About this exercise: Pull every line containing "state" from the listing.

Extracted information:
───
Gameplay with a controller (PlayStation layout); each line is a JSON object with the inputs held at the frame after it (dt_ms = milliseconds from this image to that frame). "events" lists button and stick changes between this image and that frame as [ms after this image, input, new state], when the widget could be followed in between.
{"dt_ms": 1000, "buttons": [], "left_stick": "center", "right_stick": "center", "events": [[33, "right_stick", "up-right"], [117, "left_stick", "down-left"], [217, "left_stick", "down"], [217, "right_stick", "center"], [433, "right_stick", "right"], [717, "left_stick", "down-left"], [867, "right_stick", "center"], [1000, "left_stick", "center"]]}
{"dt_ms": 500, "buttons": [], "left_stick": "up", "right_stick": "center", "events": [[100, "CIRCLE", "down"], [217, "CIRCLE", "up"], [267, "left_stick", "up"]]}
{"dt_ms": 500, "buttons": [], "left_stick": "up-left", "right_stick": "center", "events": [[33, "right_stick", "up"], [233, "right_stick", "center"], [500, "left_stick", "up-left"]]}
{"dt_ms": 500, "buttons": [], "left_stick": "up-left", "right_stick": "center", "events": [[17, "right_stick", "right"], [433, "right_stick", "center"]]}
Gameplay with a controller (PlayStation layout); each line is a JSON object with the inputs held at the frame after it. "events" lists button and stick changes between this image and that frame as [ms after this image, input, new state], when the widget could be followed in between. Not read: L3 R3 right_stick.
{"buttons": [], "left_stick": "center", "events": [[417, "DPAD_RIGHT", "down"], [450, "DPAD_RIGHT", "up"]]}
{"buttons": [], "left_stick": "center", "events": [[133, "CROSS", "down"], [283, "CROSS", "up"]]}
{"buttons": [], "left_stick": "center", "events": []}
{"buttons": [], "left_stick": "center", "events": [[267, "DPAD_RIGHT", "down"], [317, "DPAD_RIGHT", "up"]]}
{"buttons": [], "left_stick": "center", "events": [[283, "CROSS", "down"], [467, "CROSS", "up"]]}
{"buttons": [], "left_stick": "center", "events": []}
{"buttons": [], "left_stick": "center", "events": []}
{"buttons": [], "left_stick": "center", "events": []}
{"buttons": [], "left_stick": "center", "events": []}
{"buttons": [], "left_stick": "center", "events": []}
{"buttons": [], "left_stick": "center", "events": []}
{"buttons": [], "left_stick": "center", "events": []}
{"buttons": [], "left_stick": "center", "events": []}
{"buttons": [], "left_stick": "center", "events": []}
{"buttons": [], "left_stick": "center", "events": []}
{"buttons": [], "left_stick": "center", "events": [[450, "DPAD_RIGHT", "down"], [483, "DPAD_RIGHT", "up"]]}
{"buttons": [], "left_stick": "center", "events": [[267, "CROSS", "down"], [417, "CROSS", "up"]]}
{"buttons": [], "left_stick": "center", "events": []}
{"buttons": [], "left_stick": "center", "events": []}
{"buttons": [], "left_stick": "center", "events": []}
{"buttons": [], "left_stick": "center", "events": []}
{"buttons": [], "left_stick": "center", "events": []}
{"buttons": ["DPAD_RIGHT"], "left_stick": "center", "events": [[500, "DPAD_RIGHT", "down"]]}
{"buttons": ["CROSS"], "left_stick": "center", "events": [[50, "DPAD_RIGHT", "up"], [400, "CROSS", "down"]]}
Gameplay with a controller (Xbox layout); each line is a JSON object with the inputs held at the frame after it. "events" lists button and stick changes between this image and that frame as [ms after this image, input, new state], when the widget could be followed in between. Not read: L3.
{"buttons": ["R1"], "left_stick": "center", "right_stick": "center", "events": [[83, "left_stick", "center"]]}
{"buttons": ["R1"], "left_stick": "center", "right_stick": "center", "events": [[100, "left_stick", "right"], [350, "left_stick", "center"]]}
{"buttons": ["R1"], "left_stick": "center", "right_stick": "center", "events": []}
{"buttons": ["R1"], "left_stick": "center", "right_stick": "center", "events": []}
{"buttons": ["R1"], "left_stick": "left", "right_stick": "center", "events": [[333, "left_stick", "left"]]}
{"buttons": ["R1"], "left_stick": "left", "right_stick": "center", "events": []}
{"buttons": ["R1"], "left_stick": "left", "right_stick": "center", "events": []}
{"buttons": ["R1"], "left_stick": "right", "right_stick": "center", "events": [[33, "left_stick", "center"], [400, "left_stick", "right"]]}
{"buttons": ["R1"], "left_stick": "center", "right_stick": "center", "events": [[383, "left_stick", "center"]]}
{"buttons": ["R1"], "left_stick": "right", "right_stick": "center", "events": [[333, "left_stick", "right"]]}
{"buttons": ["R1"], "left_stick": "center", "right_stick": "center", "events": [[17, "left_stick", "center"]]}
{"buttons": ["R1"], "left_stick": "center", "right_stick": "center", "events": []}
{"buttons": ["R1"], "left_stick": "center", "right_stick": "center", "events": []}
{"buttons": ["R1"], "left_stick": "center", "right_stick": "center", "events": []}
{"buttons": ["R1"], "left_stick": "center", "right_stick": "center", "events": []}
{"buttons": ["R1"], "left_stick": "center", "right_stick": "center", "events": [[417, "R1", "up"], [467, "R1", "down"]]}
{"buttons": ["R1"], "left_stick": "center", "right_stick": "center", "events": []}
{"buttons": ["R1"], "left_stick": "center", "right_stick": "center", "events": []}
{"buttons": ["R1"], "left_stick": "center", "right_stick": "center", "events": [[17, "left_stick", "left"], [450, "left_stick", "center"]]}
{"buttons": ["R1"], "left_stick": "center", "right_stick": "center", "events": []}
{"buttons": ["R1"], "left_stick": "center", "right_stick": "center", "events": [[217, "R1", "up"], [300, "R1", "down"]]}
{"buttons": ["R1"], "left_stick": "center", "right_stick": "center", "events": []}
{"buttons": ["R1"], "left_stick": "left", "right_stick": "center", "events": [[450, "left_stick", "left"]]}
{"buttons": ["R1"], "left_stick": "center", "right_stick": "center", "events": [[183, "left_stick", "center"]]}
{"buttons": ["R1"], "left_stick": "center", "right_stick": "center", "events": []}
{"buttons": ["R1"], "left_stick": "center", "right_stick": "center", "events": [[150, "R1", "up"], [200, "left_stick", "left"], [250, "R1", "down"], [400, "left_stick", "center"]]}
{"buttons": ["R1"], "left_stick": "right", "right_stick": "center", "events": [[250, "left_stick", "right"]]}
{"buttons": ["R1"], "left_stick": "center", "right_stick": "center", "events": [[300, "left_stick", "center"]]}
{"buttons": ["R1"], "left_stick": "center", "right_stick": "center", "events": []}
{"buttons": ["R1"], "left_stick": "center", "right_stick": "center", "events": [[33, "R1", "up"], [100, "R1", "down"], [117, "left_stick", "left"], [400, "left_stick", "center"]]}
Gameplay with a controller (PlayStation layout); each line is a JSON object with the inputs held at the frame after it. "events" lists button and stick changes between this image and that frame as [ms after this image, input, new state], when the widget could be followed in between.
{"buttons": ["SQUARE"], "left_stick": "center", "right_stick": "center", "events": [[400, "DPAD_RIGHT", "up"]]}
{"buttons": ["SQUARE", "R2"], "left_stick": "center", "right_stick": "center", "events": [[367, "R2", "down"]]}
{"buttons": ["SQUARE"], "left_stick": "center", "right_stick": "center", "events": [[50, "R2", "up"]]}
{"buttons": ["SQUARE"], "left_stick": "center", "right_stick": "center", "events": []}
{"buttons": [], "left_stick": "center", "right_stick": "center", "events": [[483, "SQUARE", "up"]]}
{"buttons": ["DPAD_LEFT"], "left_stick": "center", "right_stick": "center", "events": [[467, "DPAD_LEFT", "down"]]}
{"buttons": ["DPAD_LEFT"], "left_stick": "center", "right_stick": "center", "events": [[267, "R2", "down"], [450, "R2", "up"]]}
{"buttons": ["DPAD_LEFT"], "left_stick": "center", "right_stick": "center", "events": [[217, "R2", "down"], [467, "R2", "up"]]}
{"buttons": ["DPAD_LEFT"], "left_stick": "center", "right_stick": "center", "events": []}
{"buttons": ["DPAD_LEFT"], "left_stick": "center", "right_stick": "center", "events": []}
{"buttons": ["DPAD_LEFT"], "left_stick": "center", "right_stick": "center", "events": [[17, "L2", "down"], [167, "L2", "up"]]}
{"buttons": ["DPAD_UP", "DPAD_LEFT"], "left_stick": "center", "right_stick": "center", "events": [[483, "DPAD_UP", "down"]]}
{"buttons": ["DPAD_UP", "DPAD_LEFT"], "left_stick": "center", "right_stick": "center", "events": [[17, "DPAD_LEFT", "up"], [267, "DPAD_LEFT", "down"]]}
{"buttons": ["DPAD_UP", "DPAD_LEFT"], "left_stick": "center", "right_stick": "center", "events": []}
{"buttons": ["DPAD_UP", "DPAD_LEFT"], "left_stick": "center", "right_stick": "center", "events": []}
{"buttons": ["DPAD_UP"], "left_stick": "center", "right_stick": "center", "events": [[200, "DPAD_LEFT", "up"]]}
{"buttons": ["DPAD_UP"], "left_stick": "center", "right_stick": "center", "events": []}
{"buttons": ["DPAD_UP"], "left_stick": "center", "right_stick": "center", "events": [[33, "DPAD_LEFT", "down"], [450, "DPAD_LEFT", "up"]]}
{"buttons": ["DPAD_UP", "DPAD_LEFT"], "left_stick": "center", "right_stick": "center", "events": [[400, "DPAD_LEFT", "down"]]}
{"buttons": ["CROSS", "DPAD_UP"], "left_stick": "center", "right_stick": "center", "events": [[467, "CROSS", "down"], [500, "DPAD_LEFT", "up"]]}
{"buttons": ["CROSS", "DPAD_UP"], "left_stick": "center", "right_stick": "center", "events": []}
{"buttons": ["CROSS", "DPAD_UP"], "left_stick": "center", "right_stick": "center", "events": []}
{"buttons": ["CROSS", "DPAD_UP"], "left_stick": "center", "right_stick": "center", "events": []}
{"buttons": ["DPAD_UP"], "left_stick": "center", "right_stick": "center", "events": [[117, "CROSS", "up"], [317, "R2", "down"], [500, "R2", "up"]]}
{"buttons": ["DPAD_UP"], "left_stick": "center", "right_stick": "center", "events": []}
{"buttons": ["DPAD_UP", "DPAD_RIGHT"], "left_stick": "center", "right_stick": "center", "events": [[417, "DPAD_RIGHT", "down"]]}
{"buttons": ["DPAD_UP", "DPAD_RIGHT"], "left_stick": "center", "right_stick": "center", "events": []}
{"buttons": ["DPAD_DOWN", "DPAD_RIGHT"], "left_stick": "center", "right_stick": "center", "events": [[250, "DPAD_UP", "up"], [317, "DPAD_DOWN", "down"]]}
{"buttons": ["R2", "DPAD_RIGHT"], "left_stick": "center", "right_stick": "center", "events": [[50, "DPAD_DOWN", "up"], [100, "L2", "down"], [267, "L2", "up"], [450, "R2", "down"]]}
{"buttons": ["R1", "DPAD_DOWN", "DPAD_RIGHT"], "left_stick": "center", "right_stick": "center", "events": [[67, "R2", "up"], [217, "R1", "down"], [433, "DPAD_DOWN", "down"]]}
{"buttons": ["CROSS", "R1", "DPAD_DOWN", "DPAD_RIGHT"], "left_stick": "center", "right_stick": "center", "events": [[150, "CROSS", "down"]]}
───
Solved problem:
Gameplay with a controller (PlayStation layout); each line is a JSON object with the inputs held at the frame after it (dt_ms = milliseconds from this image to that frame). "events" lists button and stick changes between this image and that frame as [ms after this image, input, new state], when the widget could be followed in between.
Gameplay with a controller (PlayStation layout); each line is a JSON object with the inputs held at the frame after it. "events" lists button and stick changes between this image and that frame as [ms after this image, input, new state], when the widget could be followed in between. Not read: L3 R3 right_stick.
Gameplay with a controller (Xbox layout); each line is a JSON object with the inputs held at the frame after it. "events" lists button and stick changes between this image and that frame as [ms after this image, input, new state], when the widget could be followed in between. Not read: L3.
Gameplay with a controller (PlayStation layout); each line is a JSON object with the inputs held at the frame after it. "events" lists button and stick changes between this image and that frame as [ms after this image, input, new state], when the widget could be followed in between.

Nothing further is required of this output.